Provided text
◆ ◆ ◆ ◆ ◆

You are right, as Google says it could only find 34500 images tagged with the word dismasted. so you are perfectly right. it's not truly endless is it?

but on the other hand, i imagine some guys also don't take photos of their broken 316 fittings though, or name them correctly. i just assumed from decades of experience that what you can find instantly in one second is usually just the tip of the iceberg, and that if you actually sit down and put in years of effort searching, then you generally end up finding many many times more than you did than when you searched for one second.


316 "mostly it works" is not engineering.

i think i made clear that an engineered structure is exactly what i was doing, rather than a non-engineered, unsafe, and illegal in some countries on land structure that most people have.

the two cases are vastly different.


in my defense, i always try and answer in the same tone as the person, and you did call all other alloys "magic". but they are not truly magic are they? just engineered.


i think some of the 316 supporters are getting a bit silly.

everybody here currently has 316, ok? and so actually having 316 is the problem.

almost everybody here, and in the entire world currently has, and uses 316. exactly the same as you.

so then, do you really think the rest of us don't already know 316 at least as well as you? basically then, you are telling experienced sailing guys the astoundingly obvious.


how many posts are there here saying 316 is BRILLIANT! when the thread topic is basically all about 316 failing?

so i think the 316 cheerleaders are all a little silly,

as you are telling experienced sailing guys the obvious, and are actually contributing your efforts in the exact opposite direction of the thread topic.

Do you See? if every one here already HAS 316, and the topic is HOW TO STOP being dismasted, then it sort of follows that what everybody else is talking about is 316 failing and what can you do to stop it.

See?


one picture of capitalists inability to make a simple inert blob that doesn't fail convinced me that they were all appallingly stupid, and so not allowed anywhere near my boat.

linus pauling once said the current paradigm is never defeated, the supporters just die. (can't teach an old dog new tricks poshed up in science lingo)


So to all the 316 cheerleaders;

everybody here is EXACTLY the same as you, and currently has 316, ok? and so this is the exact problem that we are actually talking about. actually having 316.

get it?




Lagoon4us
Regarding my apology; i truly don't understand you at all. i have no idea what you said, or why you posted it.


"I've read most of your post's but i still do not understand your logic on bolts?"

◆ ◆ ◆ ◆ ◆

Collected material
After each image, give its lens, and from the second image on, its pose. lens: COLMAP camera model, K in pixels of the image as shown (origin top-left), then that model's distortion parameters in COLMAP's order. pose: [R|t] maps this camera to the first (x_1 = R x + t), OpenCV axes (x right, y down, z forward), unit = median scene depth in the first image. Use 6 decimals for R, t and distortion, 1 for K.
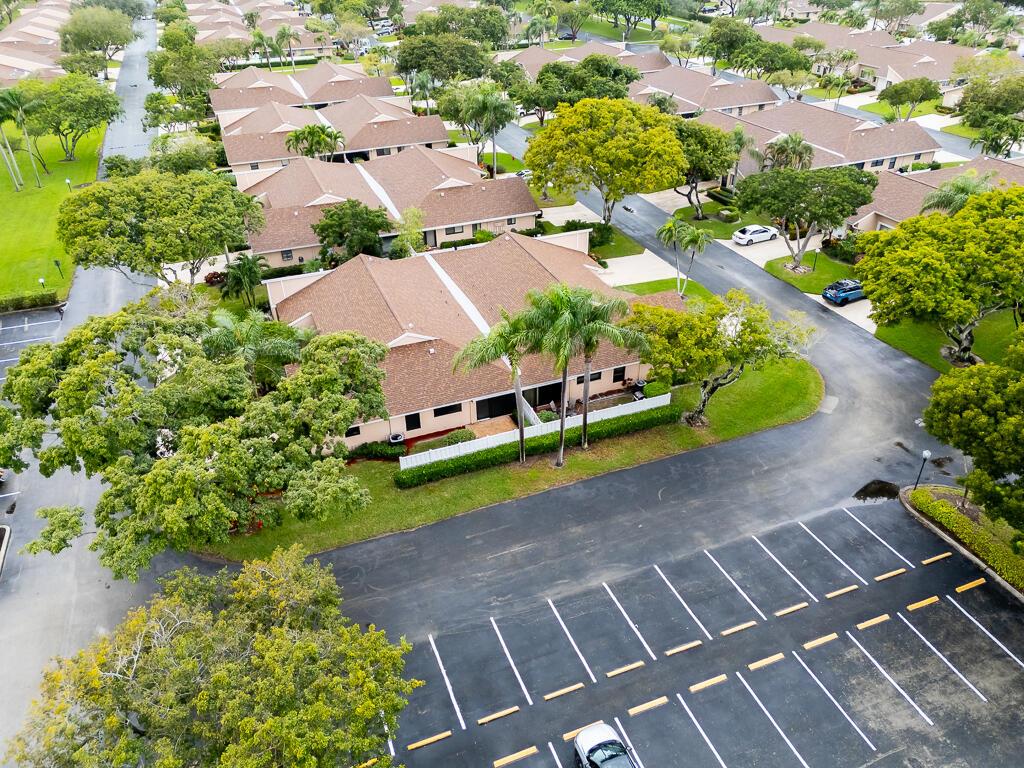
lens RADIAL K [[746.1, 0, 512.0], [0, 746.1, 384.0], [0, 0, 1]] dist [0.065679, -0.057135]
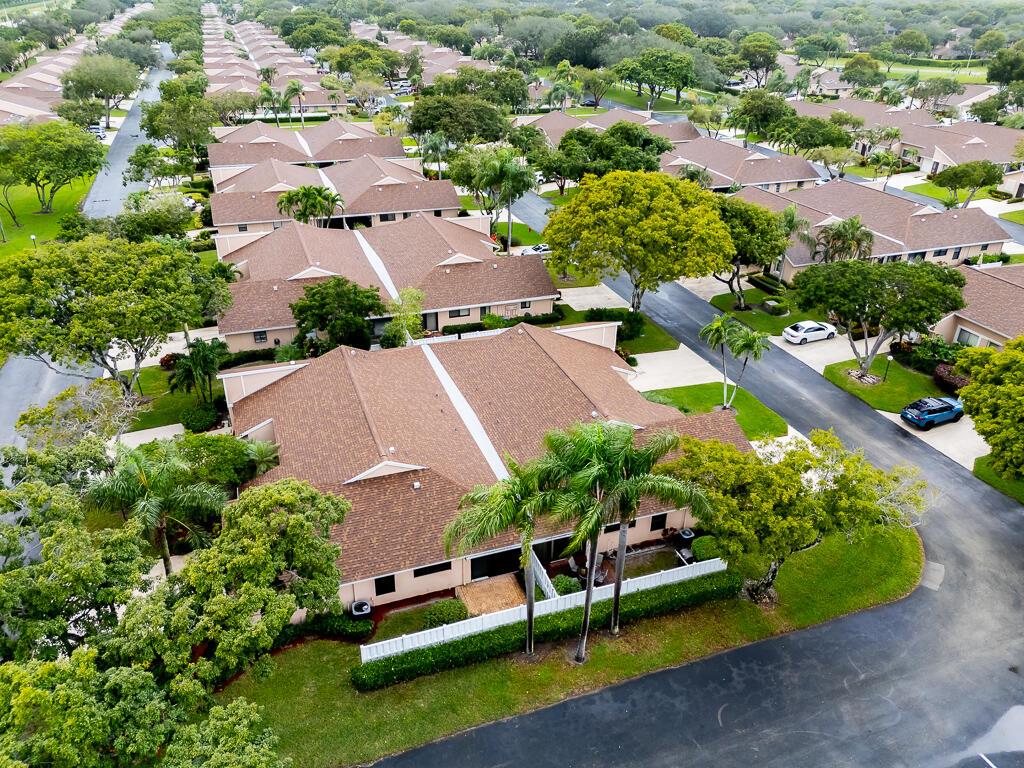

◆ ◆ ◆ ◆ ◆

Tasks to carry out
a – In the forum post about 316 rigging failures, how many images did Google find tagged with the word dismasted?
b – Rewrite the forum post on 316 rigging from "everybody here is" to "you posted it.", changing "everybody" to "everyone".

Expected outputs
a – 34500

b –
everyone here is EXACTLY the same as you, and currently has 316, ok? and so this is the exact problem that we are actually talking about. actually having 316.

get it?




Lagoon4us
Regarding my apology; i truly don't understand you at all. i have no idea what you said, or why you posted it.